RECORDS FOR THE TASK:
[Start of Attachment]

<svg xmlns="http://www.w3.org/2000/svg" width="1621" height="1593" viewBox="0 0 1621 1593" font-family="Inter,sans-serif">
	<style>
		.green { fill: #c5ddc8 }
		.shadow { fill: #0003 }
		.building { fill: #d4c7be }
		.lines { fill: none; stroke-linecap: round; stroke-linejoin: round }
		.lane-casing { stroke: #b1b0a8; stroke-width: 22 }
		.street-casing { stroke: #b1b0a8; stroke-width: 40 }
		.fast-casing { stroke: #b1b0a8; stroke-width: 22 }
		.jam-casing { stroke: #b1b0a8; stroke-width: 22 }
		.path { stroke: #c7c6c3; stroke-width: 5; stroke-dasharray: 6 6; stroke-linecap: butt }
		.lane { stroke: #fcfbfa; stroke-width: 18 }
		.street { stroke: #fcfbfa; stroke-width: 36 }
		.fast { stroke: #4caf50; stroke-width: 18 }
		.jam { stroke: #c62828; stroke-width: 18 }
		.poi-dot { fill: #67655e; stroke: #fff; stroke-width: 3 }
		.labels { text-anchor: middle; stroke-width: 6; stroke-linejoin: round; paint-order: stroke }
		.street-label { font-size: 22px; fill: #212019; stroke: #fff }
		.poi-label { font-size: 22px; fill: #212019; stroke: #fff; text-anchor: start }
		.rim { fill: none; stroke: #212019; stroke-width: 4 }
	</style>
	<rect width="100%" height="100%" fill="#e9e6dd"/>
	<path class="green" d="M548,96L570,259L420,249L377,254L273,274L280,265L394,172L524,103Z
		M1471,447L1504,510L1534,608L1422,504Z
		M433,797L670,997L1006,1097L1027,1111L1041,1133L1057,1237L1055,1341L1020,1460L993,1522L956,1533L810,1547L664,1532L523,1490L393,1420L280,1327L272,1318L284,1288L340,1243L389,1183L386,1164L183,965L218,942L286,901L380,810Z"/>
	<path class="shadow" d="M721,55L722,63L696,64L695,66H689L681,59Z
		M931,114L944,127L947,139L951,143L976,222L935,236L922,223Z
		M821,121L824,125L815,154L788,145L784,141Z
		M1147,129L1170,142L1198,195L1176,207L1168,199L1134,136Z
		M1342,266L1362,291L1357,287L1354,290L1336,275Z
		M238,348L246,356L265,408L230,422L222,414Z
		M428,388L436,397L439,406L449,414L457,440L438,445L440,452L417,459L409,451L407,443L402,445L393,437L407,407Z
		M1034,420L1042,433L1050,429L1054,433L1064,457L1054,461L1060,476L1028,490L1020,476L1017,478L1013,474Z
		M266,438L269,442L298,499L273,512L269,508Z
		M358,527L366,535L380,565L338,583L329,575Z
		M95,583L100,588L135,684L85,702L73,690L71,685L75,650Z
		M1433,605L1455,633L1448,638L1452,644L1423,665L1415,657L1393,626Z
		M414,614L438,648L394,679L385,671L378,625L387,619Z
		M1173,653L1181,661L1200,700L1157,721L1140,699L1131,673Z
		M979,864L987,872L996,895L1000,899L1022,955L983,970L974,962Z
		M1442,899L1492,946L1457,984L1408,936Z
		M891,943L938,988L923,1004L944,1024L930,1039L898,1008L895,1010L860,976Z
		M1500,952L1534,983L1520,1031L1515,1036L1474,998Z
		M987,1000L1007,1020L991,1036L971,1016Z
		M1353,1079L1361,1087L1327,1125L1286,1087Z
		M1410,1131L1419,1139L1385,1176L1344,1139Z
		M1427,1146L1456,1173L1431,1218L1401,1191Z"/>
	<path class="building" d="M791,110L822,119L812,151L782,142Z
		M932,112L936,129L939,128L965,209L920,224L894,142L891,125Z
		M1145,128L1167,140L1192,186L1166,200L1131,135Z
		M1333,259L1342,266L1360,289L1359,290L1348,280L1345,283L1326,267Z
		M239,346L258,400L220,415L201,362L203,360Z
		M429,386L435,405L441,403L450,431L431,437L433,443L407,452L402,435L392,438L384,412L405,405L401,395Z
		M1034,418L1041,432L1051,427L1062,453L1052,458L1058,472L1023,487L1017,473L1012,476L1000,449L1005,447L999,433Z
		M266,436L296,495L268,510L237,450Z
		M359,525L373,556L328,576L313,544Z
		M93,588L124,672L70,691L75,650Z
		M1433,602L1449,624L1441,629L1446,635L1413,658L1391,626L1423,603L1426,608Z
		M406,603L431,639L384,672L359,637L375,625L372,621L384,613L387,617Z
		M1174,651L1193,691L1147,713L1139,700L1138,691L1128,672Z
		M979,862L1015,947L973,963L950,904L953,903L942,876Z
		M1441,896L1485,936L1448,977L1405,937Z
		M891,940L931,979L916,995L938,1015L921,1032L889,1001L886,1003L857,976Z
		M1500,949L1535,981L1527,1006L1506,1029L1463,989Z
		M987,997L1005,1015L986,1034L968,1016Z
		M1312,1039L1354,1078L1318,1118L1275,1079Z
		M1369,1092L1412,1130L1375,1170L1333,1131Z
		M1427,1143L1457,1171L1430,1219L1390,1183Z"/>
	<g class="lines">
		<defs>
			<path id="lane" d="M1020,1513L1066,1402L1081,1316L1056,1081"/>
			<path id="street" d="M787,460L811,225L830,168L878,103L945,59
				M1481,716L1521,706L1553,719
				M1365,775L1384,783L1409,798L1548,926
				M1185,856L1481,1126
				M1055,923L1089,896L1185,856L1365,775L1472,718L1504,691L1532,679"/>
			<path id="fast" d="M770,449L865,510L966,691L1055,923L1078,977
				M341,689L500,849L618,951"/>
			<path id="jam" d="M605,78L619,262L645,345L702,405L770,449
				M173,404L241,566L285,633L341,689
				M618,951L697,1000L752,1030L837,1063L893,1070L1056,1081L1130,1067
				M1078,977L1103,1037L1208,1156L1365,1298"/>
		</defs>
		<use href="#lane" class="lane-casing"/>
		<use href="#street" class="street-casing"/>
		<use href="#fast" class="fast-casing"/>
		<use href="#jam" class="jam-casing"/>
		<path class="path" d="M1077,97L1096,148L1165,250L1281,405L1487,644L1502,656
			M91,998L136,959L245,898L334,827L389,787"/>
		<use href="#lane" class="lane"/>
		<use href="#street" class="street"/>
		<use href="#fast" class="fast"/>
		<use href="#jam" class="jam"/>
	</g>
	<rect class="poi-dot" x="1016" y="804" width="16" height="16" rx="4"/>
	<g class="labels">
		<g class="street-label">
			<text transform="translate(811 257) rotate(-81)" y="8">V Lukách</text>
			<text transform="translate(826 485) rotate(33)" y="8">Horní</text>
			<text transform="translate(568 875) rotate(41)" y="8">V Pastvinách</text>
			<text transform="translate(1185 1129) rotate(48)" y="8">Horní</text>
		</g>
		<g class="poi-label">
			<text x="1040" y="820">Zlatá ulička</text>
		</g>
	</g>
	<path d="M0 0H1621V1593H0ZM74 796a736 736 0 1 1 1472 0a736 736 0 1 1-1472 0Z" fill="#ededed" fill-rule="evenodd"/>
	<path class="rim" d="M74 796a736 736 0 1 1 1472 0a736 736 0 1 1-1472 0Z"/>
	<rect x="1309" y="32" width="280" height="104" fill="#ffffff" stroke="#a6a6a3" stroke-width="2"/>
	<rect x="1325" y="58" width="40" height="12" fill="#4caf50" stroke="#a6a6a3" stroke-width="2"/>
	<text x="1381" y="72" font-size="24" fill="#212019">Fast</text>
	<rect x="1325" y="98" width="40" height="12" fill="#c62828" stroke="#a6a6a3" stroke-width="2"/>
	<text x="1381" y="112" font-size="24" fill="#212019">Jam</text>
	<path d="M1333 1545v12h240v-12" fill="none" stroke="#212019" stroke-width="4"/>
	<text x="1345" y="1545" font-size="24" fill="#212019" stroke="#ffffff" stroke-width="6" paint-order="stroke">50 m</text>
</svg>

[End of Attachment]

TRY IT:
Return exactly, and only, the lines above starting at the line that contains "M987,1000L1007,1020L991,1036L971,1016Z" and ending at the line that contains "M618,951L697,1000L752,1030L837,1063L893,1070L1056,1081L1130,1067".

SOLUTION TO THIS TASK:
		M987,1000L1007,1020L991,1036L971,1016Z
		M1353,1079L1361,1087L1327,1125L1286,1087Z
		M1410,1131L1419,1139L1385,1176L1344,1139Z
		M1427,1146L1456,1173L1431,1218L1401,1191Z"/>
	<path class="building" d="M791,110L822,119L812,151L782,142Z
		M932,112L936,129L939,128L965,209L920,224L894,142L891,125Z
		M1145,128L1167,140L1192,186L1166,200L1131,135Z
		M1333,259L1342,266L1360,289L1359,290L1348,280L1345,283L1326,267Z
		M239,346L258,400L220,415L201,362L203,360Z
		M429,386L435,405L441,403L450,431L431,437L433,443L407,452L402,435L392,438L384,412L405,405L401,395Z
		M1034,418L1041,432L1051,427L1062,453L1052,458L1058,472L1023,487L1017,473L1012,476L1000,449L1005,447L999,433Z
		M266,436L296,495L268,510L237,450Z
		M359,525L373,556L328,576L313,544Z
		M93,588L124,672L70,691L75,650Z
		M1433,602L1449,624L1441,629L1446,635L1413,658L1391,626L1423,603L1426,608Z
		M406,603L431,639L384,672L359,637L375,625L372,621L384,613L387,617Z
		M1174,651L1193,691L1147,713L1139,700L1138,691L1128,672Z
		M979,862L1015,947L973,963L950,904L953,903L942,876Z
		M1441,896L1485,936L1448,977L1405,937Z
		M891,940L931,979L916,995L938,1015L921,1032L889,1001L886,1003L857,976Z
		M1500,949L1535,981L1527,1006L1506,1029L1463,989Z
		M987,997L1005,1015L986,1034L968,1016Z
		M1312,1039L1354,1078L1318,1118L1275,1079Z
		M1369,1092L1412,1130L1375,1170L1333,1131Z
		M1427,1143L1457,1171L1430,1219L1390,1183Z"/>
	<g class="lines">
		<defs>
			<path id="lane" d="M1020,1513L1066,1402L1081,1316L1056,1081"/>
			<path id="street" d="M787,460L811,225L830,168L878,103L945,59
				M1481,716L1521,706L1553,719
				M1365,775L1384,783L1409,798L1548,926
				M1185,856L1481,1126
				M1055,923L1089,896L1185,856L1365,775L1472,718L1504,691L1532,679"/>
			<path id="fast" d="M770,449L865,510L966,691L1055,923L1078,977
				M341,689L500,849L618,951"/>
			<path id="jam" d="M605,78L619,262L645,345L702,405L770,449
				M173,404L241,566L285,633L341,689
				M618,951L697,1000L752,1030L837,1063L893,1070L1056,1081L1130,1067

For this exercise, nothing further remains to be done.